### The problem
Filter the rows below down to the lines that contain the string "more", matching case exactly, and copy each such line.

### Provided records
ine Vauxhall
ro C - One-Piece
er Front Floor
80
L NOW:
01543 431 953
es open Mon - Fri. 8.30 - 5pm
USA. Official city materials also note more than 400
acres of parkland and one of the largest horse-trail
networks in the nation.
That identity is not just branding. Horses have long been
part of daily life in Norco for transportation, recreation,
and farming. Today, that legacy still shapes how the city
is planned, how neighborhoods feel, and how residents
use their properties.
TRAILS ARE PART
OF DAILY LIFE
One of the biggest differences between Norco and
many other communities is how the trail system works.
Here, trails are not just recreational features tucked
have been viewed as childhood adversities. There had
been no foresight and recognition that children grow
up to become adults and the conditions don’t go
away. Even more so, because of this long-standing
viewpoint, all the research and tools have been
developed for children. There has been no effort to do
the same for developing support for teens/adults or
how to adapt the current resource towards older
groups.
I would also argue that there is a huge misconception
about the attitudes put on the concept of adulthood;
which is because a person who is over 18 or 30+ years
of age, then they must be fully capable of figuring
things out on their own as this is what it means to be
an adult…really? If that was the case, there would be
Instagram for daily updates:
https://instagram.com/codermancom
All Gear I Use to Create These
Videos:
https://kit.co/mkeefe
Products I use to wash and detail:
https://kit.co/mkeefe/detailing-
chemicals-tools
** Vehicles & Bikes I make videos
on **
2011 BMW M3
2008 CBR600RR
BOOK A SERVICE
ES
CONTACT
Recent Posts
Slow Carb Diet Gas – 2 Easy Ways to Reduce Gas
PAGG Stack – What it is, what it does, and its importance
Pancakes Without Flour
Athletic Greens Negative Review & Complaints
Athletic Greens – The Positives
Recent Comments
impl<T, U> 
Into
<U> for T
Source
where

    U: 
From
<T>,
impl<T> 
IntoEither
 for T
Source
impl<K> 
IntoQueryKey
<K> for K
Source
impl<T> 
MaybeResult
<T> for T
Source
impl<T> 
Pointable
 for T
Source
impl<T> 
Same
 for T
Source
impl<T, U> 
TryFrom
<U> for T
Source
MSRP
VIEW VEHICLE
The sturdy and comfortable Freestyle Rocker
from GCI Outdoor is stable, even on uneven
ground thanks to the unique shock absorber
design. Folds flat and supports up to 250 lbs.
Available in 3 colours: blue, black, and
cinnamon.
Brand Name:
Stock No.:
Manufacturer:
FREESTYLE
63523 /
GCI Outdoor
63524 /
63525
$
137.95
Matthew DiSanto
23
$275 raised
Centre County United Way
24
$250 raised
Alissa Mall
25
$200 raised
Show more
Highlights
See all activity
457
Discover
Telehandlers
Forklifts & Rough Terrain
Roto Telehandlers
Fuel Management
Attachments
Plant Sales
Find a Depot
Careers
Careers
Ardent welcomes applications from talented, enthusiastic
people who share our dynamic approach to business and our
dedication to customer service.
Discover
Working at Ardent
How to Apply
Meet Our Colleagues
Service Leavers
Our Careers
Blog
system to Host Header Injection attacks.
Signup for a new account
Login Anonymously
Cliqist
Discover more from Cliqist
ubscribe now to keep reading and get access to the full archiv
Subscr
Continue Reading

### Answer to the exercise
USA. Official city materials also note more than 400
away. Even more so, because of this long-standing
Show more
Discover more from Cliqist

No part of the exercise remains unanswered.